A few 'Aye ma'am' responses later, Boomer and Helo were heading into the atmosphere.
"You called?" Lya serene voice came from the control hall's entrance. If she was annoyed for having her family afternoon interrupted, it didn't show.
For a planetary control centre, the hall was a peculiar one. It was brightly lit and opened to the elements, although only a light breeze was felt inside and temperatures were always comfortable. Plants and flowers grew all around the walls. The whole place looked much more like a rooftop garden than a military command centre. Rightly so, since nothing military has been handled there for a very very long while.
It was fully functional, though. A section of the hall was darkened, despite the fact that nothing was there to keep it shaded from the light. In it, a hologram showed a shuttle of sorts deeping into Gaia's atmosphere. Another shuttle was keeping a geosynchronous orbit around the planet. A third one has just disappeared in a flash of light, just above orbit.
For a moment, a shade of a grimace showed on Mor's - the planetary information and response attendant on shift, face.
"Thrusters?" you could hear the clear disapproval in Lya's voice. Thrusters meant emissions, which will harm life on the planet - ever so slightly. On Gaia, 'ever-so-slightly' directly translated to 'much too much'. At least when in came to pollution, it did.
"Where did they come from?" asked Tuphie of the Council, who had just arrived.
Mor bowed slightly in respect. Another part of the hall darkened, to show a ragtag fleet of about sixty ships, hanging in open space. Even before the question was asked, another section of the hall darkened to display a star map. It showed that fleet's route, as a dotted line, from a neighbouring cluster of four star-systems to their current location, some nine and a half light minutes from the Nox lovely planet. Another dotted line followed the first one, a handful of light-days behind. Another section darkened to show a smaller fleet of large star-looking ships.
"They were bad neighbours from start," Councillor Tuphie commented levelly, yet everyone present recognised his dissatisfaction with the current state of things.
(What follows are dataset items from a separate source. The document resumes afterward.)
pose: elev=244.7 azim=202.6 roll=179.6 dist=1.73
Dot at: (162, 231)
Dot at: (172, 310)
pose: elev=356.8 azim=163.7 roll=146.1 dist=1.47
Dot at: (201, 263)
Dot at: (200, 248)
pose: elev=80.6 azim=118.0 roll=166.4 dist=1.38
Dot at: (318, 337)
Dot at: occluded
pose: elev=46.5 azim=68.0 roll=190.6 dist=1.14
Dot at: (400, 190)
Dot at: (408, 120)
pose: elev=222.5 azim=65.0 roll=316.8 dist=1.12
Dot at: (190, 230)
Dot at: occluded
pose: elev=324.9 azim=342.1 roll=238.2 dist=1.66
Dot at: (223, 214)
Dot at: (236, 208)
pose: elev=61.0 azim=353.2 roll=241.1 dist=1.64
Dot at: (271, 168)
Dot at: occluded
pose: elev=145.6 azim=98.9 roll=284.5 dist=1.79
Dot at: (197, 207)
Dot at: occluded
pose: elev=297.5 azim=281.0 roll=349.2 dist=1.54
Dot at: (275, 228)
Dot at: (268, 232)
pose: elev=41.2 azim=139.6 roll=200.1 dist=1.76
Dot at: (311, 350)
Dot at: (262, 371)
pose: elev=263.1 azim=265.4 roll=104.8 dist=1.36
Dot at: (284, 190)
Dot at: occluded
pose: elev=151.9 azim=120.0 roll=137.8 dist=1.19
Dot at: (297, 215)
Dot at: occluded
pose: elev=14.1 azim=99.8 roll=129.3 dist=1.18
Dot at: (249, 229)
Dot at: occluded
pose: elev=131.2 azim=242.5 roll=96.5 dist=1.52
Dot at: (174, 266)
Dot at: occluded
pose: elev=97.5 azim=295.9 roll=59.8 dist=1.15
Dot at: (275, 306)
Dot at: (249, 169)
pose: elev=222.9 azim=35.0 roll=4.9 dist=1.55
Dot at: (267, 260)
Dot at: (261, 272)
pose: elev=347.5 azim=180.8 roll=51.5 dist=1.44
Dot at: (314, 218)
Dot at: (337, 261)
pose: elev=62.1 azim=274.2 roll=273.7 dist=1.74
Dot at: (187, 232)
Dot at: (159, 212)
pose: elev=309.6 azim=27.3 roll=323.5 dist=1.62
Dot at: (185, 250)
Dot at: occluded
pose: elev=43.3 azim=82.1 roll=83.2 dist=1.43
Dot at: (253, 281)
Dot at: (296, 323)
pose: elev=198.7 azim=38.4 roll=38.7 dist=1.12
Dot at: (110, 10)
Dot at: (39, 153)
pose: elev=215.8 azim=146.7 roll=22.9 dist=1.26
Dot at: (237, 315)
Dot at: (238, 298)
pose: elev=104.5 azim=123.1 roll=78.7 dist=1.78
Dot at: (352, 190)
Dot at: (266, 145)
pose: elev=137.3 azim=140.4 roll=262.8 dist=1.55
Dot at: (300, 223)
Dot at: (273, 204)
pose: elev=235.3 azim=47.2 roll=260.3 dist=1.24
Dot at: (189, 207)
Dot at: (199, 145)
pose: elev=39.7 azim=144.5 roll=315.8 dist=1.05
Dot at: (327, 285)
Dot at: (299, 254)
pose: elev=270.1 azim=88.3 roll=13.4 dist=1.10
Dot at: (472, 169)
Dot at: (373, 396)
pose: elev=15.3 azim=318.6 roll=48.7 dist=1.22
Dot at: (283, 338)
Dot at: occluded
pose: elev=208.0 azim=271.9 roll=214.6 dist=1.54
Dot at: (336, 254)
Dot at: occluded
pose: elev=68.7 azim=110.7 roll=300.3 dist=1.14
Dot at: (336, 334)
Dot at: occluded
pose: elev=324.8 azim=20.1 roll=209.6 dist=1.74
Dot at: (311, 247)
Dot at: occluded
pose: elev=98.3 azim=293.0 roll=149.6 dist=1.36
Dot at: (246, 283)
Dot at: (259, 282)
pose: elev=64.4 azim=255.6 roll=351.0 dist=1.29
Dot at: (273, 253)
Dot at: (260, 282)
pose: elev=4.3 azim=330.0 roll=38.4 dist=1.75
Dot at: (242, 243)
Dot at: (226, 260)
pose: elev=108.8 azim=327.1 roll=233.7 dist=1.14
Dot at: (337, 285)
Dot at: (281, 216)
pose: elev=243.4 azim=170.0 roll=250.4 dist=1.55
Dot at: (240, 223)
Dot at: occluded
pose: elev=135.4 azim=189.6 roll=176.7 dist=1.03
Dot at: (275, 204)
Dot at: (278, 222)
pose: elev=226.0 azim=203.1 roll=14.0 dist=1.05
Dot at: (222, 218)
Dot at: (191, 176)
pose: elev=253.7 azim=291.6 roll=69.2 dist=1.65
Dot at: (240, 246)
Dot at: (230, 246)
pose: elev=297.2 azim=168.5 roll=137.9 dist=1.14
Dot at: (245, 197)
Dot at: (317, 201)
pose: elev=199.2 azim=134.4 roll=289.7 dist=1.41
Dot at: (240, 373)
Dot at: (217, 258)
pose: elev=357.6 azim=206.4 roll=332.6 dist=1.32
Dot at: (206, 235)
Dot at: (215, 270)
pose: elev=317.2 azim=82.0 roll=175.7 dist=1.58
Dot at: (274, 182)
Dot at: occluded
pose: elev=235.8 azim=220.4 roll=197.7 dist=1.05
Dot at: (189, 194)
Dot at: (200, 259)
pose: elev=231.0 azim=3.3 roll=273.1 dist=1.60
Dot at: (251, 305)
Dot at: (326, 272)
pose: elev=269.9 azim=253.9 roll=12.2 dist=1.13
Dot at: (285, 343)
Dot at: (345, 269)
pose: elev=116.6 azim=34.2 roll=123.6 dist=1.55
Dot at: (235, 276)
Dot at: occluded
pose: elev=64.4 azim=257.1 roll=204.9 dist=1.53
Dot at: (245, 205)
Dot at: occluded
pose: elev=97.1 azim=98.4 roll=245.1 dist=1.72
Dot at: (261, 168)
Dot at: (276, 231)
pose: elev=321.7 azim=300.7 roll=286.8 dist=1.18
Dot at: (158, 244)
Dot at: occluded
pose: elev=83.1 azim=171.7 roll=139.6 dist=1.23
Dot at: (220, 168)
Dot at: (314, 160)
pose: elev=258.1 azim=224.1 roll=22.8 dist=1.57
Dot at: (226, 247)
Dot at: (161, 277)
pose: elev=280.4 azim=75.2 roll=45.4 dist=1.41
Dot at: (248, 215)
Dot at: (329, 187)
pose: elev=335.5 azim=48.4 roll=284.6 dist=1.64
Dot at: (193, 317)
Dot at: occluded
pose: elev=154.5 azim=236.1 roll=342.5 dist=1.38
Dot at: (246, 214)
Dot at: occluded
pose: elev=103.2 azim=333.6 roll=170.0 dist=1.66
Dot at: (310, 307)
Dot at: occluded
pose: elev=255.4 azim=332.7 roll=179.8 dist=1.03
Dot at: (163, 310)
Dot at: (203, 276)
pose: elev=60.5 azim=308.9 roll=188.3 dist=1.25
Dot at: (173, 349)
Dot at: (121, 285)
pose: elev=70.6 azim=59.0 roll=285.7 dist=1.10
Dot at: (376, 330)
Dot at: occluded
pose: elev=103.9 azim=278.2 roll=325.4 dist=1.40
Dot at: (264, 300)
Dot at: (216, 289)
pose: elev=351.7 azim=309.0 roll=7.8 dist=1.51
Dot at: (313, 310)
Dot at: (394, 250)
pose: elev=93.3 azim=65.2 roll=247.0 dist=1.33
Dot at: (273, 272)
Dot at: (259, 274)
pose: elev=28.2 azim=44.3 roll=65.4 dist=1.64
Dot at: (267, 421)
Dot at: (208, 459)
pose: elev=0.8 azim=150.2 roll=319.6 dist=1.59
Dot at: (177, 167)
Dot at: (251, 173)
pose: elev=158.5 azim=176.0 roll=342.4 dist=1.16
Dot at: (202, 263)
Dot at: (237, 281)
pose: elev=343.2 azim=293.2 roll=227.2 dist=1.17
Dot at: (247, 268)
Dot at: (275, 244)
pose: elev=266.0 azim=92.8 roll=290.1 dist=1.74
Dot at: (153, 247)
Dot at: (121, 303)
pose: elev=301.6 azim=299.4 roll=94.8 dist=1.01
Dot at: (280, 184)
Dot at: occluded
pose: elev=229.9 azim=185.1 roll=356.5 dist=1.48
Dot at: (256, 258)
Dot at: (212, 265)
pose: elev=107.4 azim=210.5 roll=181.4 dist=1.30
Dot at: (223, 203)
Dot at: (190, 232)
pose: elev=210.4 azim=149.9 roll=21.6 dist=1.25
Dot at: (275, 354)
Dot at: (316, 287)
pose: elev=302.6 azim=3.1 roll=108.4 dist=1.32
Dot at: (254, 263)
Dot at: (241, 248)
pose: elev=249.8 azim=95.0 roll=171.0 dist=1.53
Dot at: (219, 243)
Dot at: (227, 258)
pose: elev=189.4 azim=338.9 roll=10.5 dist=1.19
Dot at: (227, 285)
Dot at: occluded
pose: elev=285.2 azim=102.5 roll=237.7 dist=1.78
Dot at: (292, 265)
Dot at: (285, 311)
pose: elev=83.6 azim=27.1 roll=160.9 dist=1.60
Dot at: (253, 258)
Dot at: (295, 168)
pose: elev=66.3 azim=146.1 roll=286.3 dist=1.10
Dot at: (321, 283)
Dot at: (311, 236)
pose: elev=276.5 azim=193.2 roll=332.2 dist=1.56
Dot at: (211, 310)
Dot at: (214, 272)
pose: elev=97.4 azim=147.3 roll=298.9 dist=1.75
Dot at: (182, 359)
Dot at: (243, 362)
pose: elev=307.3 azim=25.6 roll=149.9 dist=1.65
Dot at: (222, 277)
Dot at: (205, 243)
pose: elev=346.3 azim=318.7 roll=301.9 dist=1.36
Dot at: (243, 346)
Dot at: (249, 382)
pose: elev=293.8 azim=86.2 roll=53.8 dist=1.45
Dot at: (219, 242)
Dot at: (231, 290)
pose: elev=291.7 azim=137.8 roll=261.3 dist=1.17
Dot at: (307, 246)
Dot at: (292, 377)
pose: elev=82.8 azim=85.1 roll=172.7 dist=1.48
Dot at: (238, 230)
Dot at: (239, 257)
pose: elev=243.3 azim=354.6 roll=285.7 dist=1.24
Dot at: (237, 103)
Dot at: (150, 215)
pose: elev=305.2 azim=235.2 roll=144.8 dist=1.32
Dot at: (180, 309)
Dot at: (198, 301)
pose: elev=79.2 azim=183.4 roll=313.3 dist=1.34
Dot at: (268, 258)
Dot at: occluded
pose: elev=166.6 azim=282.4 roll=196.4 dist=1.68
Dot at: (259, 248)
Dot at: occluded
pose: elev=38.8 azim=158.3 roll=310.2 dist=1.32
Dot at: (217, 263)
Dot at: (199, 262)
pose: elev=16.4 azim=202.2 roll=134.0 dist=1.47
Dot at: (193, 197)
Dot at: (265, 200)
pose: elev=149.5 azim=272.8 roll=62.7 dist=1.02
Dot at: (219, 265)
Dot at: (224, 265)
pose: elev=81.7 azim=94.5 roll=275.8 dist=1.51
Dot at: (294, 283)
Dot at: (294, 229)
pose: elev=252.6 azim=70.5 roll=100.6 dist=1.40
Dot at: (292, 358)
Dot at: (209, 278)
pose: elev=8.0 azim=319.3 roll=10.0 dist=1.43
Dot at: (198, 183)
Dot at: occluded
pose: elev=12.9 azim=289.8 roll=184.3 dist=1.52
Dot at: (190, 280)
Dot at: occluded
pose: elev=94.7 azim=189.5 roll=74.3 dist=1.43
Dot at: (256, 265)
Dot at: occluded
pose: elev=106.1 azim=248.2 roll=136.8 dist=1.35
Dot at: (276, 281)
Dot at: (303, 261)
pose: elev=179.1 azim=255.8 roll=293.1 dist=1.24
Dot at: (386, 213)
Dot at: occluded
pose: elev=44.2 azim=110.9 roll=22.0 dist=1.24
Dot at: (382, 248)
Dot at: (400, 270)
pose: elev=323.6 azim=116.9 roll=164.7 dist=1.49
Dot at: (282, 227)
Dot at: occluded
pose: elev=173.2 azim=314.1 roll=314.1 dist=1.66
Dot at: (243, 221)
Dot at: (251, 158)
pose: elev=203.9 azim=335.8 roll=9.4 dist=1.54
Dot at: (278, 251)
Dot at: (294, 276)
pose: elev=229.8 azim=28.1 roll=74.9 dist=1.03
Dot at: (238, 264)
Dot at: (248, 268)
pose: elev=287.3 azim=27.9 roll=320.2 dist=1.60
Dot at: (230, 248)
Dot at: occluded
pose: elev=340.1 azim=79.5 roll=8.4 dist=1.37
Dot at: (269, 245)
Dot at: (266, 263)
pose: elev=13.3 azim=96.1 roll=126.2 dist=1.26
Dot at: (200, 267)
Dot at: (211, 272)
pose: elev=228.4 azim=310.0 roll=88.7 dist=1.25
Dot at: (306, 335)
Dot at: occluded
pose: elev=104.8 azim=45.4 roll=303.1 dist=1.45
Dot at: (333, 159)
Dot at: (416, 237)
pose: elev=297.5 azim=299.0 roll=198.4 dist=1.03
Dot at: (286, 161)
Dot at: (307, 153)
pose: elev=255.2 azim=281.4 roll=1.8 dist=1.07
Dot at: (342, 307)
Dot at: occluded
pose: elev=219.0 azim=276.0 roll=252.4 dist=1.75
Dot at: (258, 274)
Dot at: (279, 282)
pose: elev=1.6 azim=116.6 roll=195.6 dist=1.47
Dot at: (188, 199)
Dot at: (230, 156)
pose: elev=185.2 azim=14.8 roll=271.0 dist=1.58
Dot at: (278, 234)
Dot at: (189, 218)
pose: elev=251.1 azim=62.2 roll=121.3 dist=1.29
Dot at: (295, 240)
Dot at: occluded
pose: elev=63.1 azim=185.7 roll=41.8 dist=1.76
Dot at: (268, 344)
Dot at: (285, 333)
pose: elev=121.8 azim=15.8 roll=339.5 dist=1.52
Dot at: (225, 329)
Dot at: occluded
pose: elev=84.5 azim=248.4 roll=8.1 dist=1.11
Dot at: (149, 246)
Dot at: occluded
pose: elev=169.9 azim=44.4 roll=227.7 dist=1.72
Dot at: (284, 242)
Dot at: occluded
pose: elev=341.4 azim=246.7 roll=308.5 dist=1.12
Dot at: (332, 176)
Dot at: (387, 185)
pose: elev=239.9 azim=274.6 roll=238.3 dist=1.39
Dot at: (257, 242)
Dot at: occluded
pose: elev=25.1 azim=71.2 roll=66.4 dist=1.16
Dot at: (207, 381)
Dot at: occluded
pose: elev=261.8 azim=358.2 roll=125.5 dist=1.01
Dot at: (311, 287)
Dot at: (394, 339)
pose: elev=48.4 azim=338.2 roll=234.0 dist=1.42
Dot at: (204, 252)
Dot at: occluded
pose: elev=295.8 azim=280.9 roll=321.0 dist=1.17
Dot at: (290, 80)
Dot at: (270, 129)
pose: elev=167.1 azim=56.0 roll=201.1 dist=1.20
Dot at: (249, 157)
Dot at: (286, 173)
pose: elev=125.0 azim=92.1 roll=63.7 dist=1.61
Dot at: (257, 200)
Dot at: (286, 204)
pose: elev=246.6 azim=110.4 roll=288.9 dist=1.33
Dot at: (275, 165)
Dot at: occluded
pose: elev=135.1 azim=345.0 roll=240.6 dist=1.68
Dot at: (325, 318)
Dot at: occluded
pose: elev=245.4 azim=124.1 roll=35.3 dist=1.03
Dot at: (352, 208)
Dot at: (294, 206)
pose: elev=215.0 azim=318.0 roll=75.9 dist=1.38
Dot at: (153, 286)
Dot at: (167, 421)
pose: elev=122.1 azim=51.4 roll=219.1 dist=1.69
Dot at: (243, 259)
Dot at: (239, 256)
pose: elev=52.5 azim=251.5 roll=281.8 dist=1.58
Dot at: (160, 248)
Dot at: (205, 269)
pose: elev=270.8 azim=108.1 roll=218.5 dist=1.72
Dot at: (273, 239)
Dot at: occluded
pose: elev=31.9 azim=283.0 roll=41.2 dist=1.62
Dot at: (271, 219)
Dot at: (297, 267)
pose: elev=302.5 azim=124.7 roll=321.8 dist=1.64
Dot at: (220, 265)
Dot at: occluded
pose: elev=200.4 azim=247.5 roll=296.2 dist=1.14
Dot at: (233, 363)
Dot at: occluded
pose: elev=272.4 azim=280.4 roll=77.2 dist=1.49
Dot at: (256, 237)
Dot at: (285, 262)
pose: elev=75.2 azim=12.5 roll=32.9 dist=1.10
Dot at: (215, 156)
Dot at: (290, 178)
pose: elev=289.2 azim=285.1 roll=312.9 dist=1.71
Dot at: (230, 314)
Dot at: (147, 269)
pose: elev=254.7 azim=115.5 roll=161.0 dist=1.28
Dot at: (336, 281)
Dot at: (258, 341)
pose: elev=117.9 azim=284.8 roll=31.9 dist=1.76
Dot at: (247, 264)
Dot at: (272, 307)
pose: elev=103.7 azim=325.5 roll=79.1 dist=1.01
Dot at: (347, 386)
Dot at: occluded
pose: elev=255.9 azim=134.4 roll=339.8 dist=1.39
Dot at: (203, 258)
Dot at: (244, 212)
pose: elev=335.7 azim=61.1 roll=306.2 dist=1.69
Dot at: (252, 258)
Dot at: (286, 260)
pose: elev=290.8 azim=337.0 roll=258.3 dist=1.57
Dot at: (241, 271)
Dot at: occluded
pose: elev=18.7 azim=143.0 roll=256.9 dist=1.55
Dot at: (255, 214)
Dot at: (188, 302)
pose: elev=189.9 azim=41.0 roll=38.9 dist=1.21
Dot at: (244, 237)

No one around exhibited any form of disagreement, too.
People kept arriving and for the first time in what was probably a couple of millennia, the control hall had both a full shift crew and many guests on top.
"What are they using for propulsions?" one of the young attendants asked with some interest.
"Thrusters," Lya answered serenely, yet everyone understood just how disgusted she was by this primitive and polluting system.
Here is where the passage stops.